Available data below:

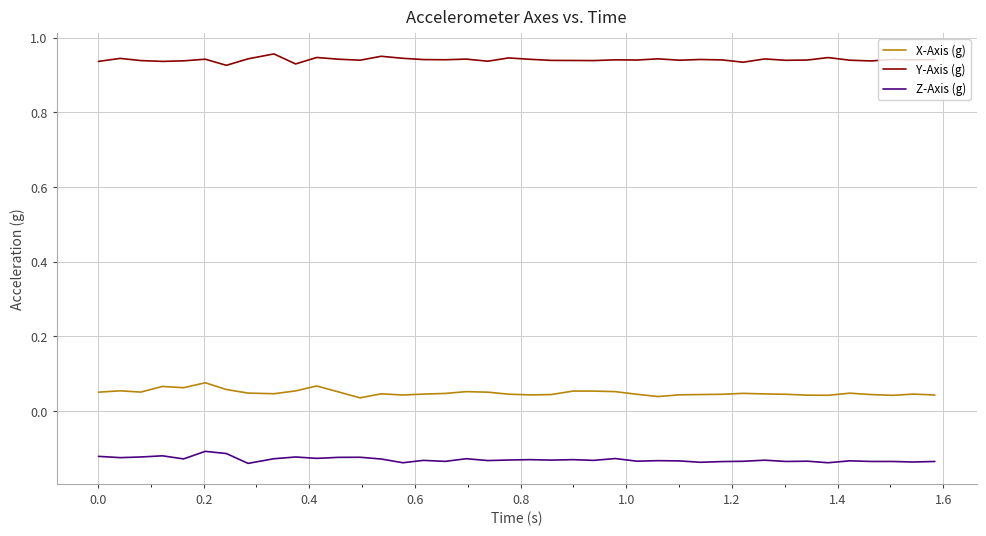

Rank the series by their maximum value, from highest to lowest.

Y-Axis (g), X-Axis (g), Z-Axis (g)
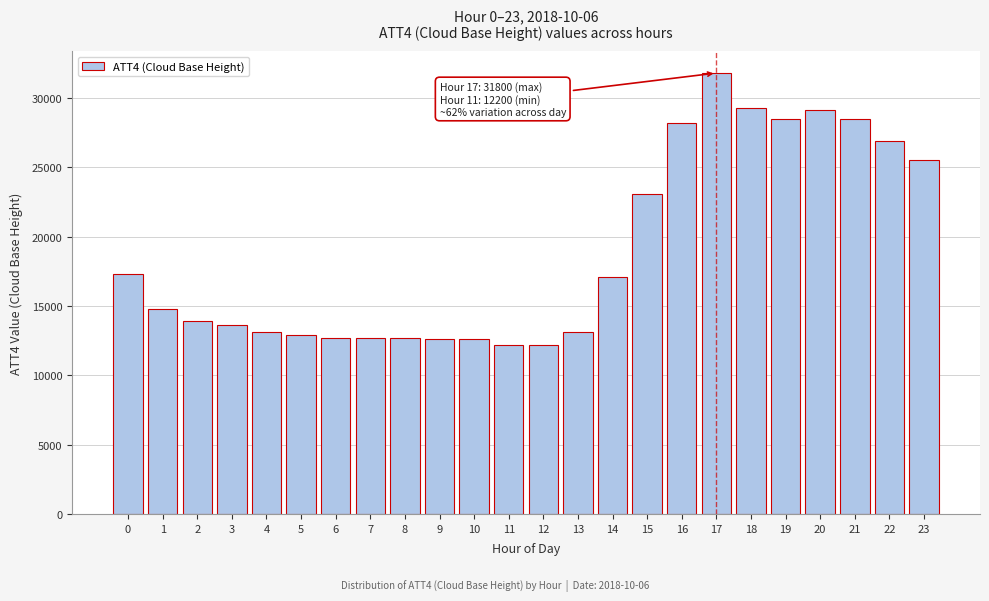

What is the value of the 20th bar from the left?

28500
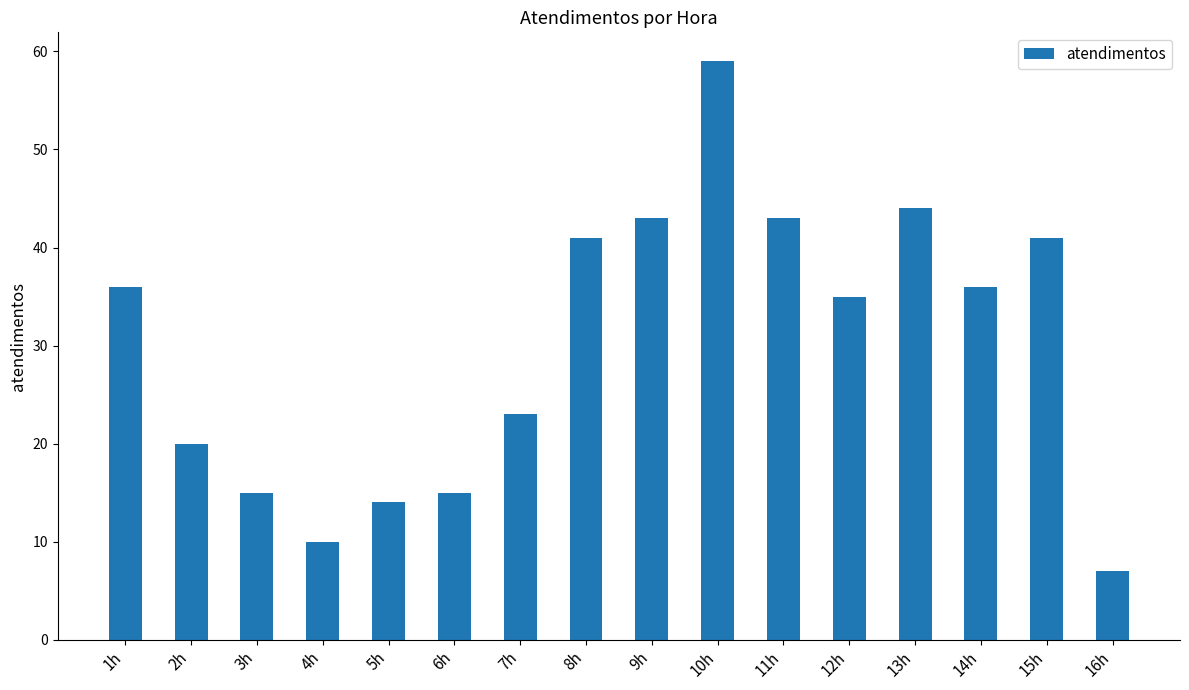

At which category does the chart reach its minimum across all series?

16h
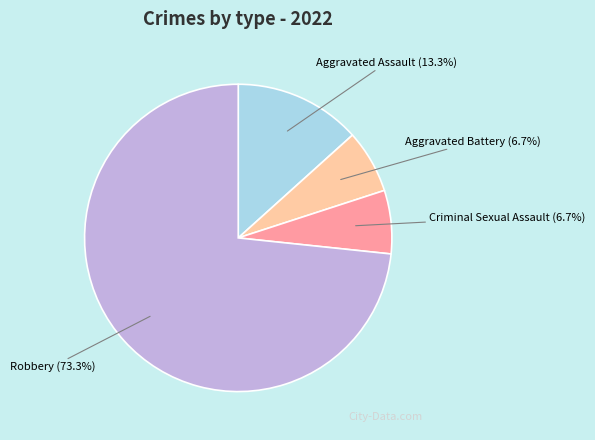

Is there any slice that represents more than half of the pie?

Yes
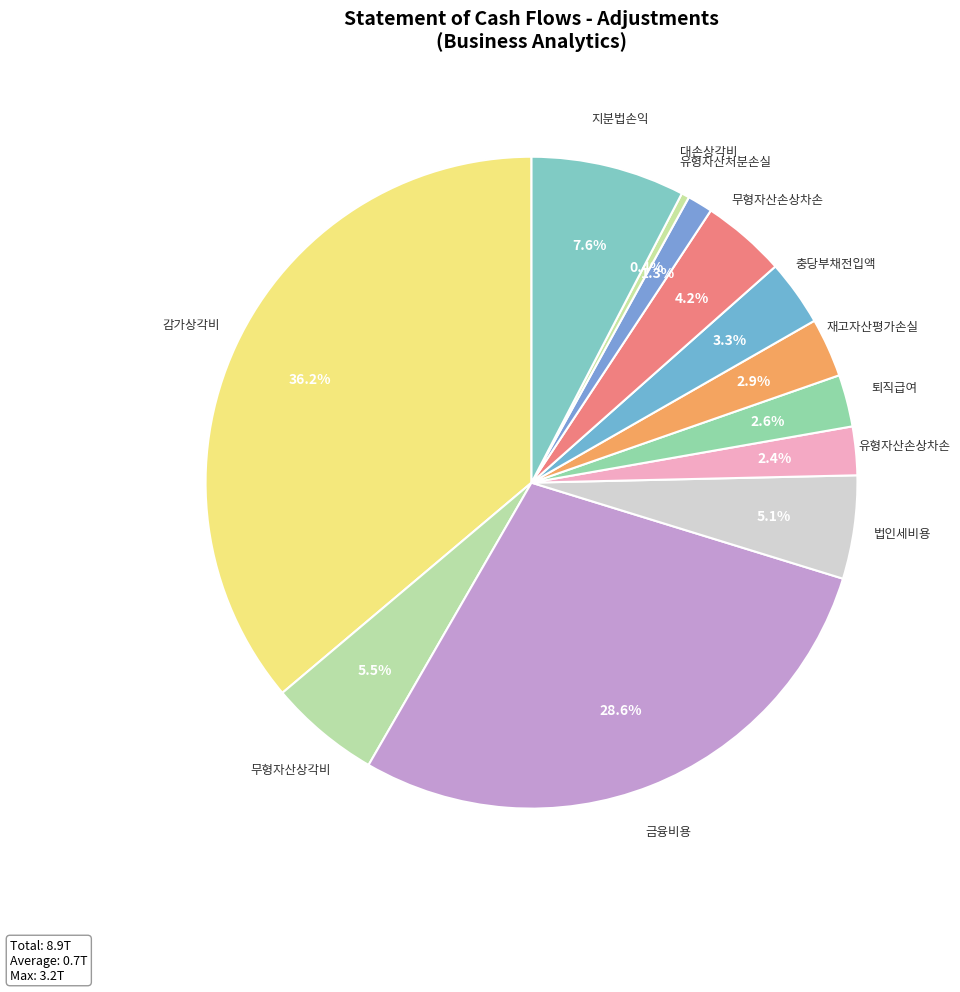

Count the number of slices in the pie.

12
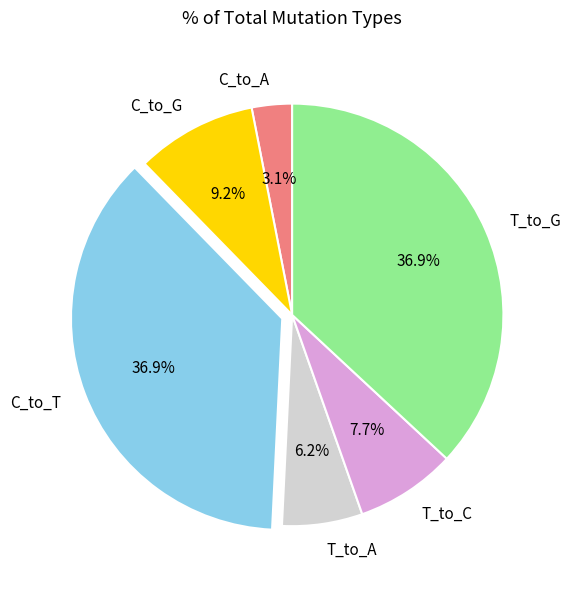

Does C_to_T account for over 50% of the chart?

No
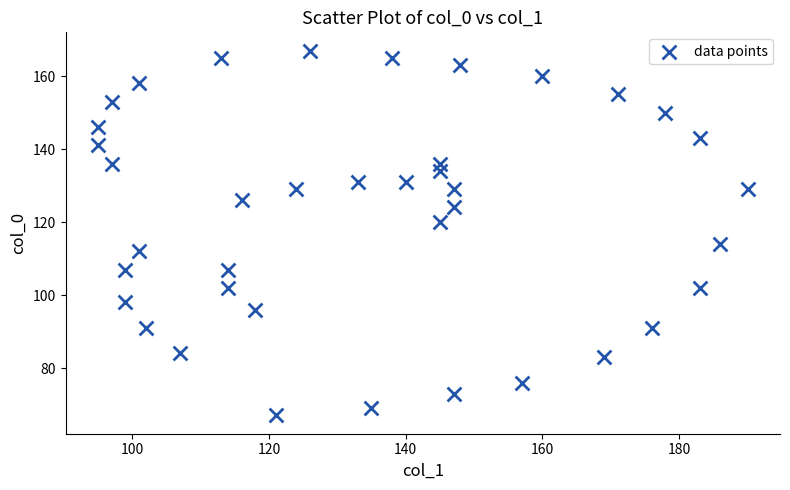

What is the range of Y values (max minus min)?

100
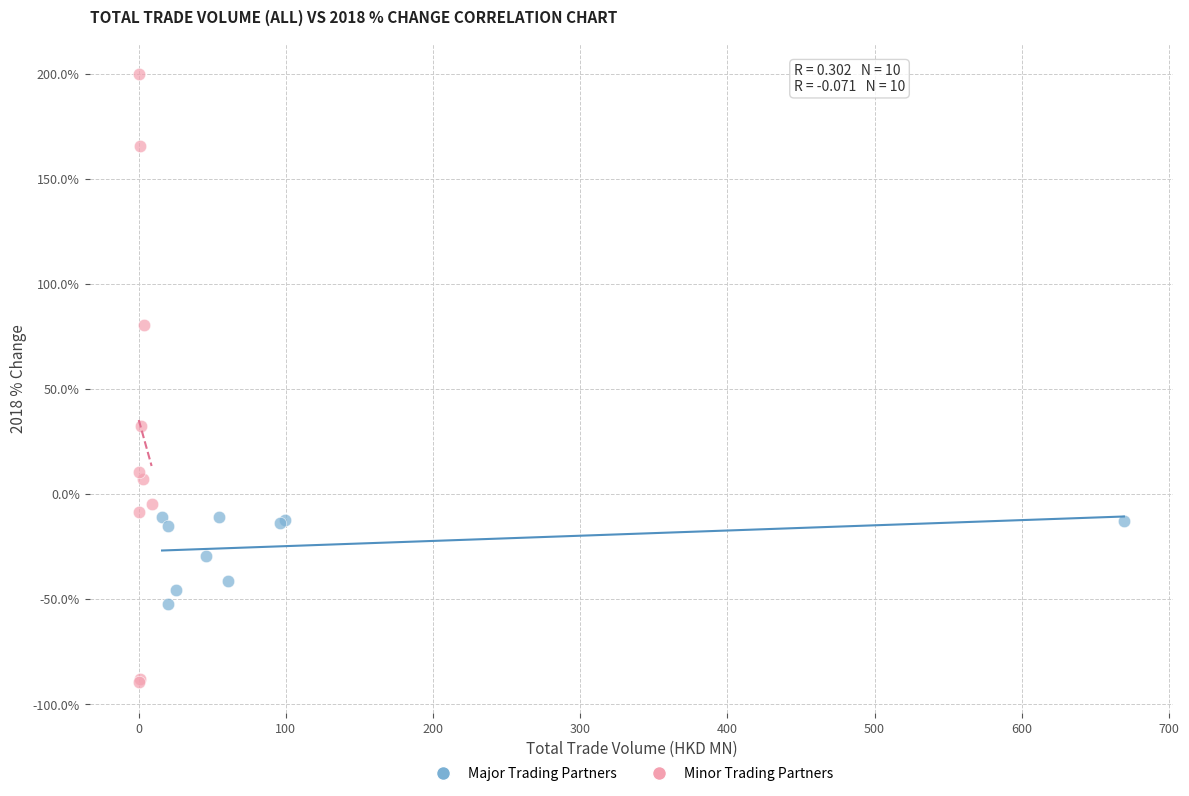

Which series contains the highest Y value?

Minor Trading Partners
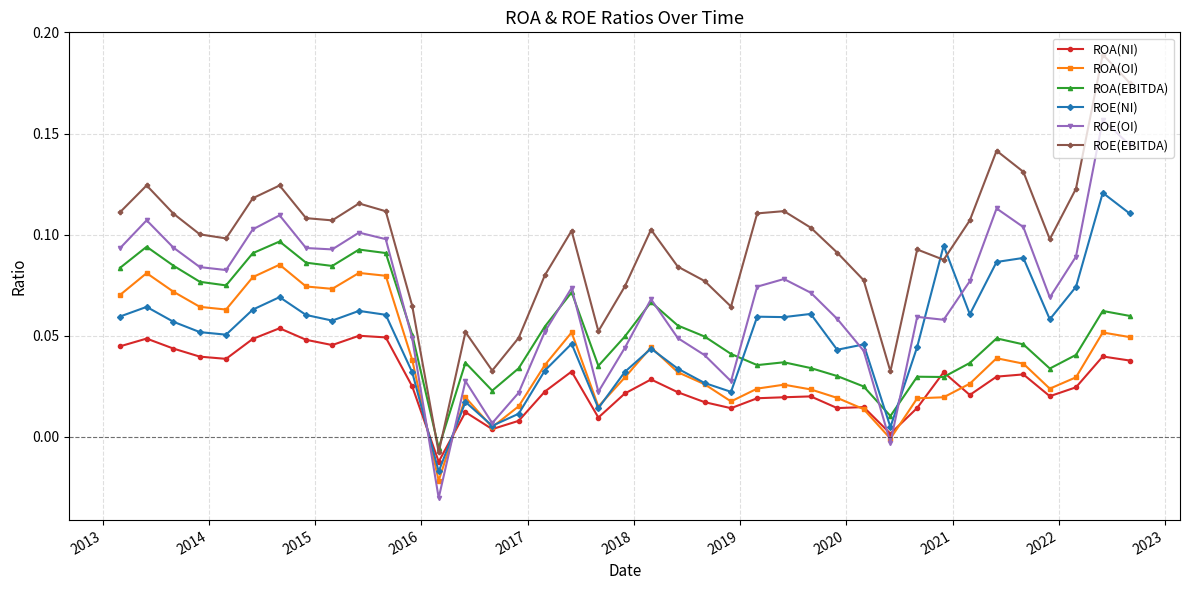

In ROE(EBITDA), how many points are lower than both neighbors (excluding endpoints)?

9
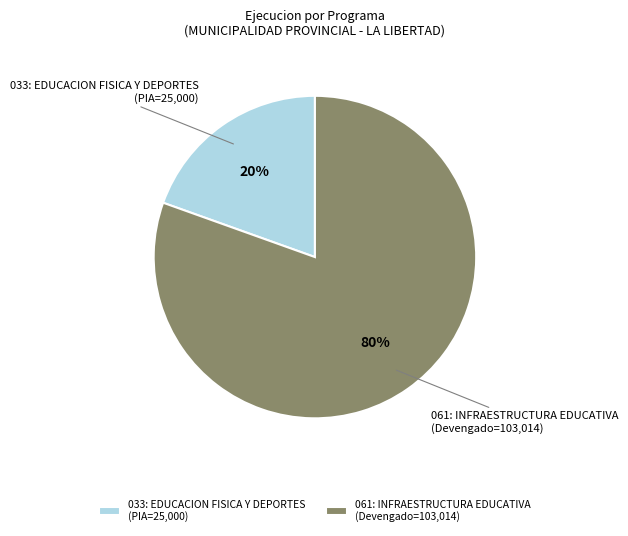

Which has a higher value, 033: EDUCACION FISICA Y DEPORTES (PIA=25,000) or 061: INFRAESTRUCTURA EDUCATIVA (Devengado=103,014)?

061: INFRAESTRUCTURA EDUCATIVA (Devengado=103,014)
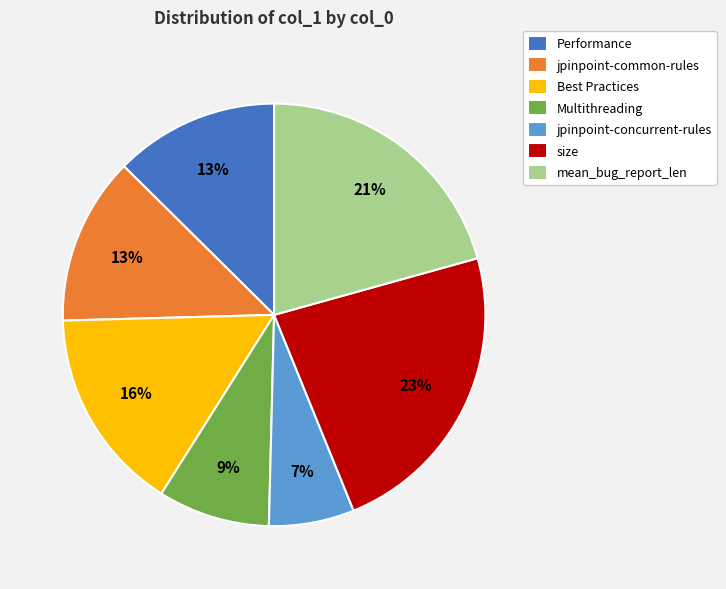

True or false: size accounts for 36% of the total.

False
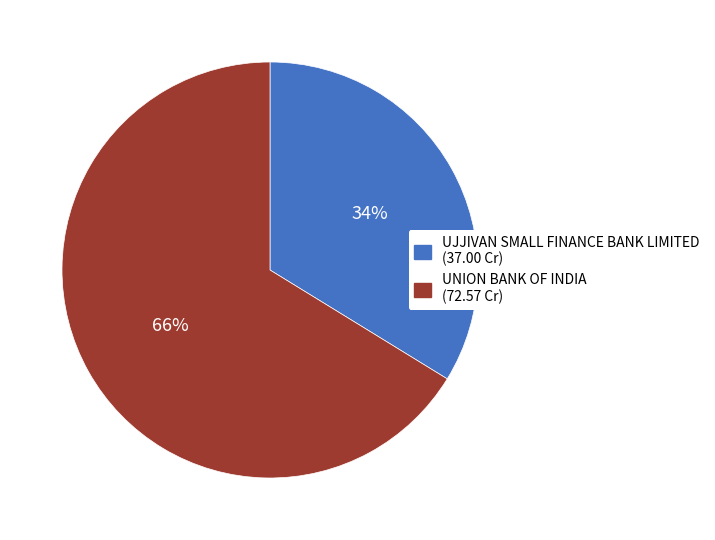

To the nearest percent, what percentage of the pie is UJJIVAN SMALL FINANCE BANK LIMITED?

34%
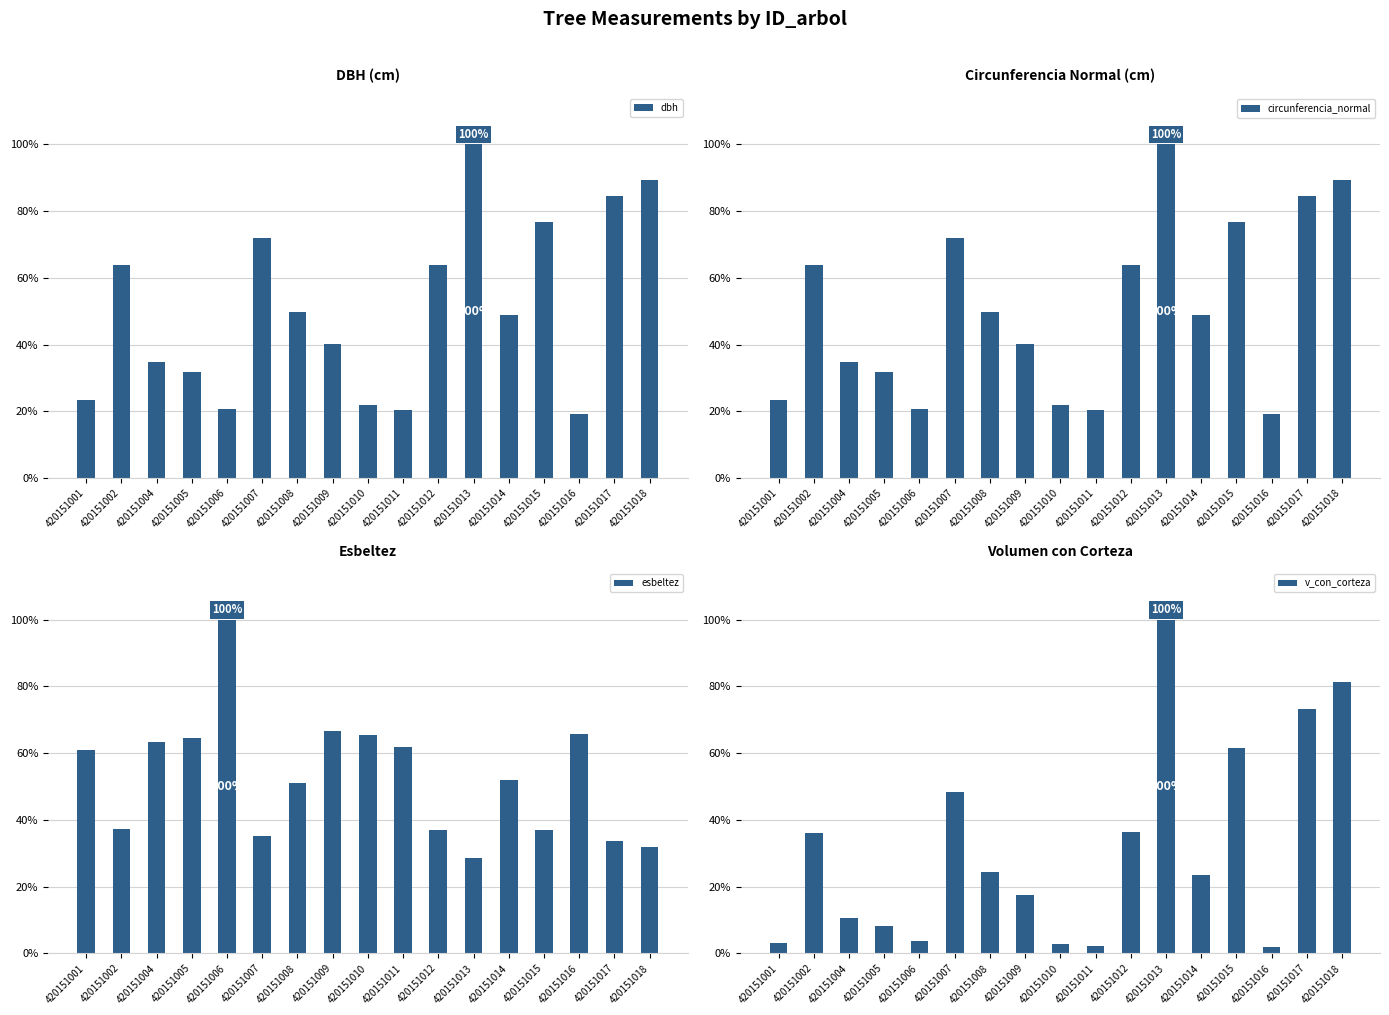

Which series has the largest range (max minus min)?

v_con_corteza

End of Available data.

- **Task objective**: Render the data above as a Markdown table with the columns No. and Entry. Number each row in sequence, put one line per row, and leave out the blank lines and the pictures.

- **Task output**:
| No. | Entry |
|---|---|
| 1 | Rank the series by their maximum value, from highest to lowest. |
| 2 | Y-Axis (g), X-Axis (g), Z-Axis (g) |
| 3 | What is the value of the 20th bar from the left? |
| 4 | 28500 |
| 5 | At which category does the chart reach its minimum across all series? |
| 6 | 16h |
| 7 | Is there any slice that represents more than half of the pie? |
| 8 | Yes |
| 9 | Count the number of slices in the pie. |
| 10 | 12 |
| 11 | Does C_to_T account for over 50% of the chart? |
| 12 | No |
| 13 | What is the range of Y values (max minus min)? |
| 14 | 100 |
| 15 | Which series contains the highest Y value? |
| 16 | Minor Trading Partners |
| 17 | In ROE(EBITDA), how many points are lower than both neighbors (excluding endpoints)? |
| 18 | 9 |
| 19 | Which has a higher value, 033: EDUCACION FISICA Y DEPORTES (PIA=25,000) or 061: INFRAESTRUCTURA EDUCATIVA (Devengado=103,014)? |
| 20 | 061: INFRAESTRUCTURA EDUCATIVA (Devengado=103,014) |
| 21 | True or false: size accounts for 36% of the total. |
| 22 | False |
| 23 | To the nearest percent, what percentage of the pie is UJJIVAN SMALL FINANCE BANK LIMITED? |
| 24 | 34% |
| 25 | Which series has the largest range (max minus min)? |
| 26 | v_con_corteza |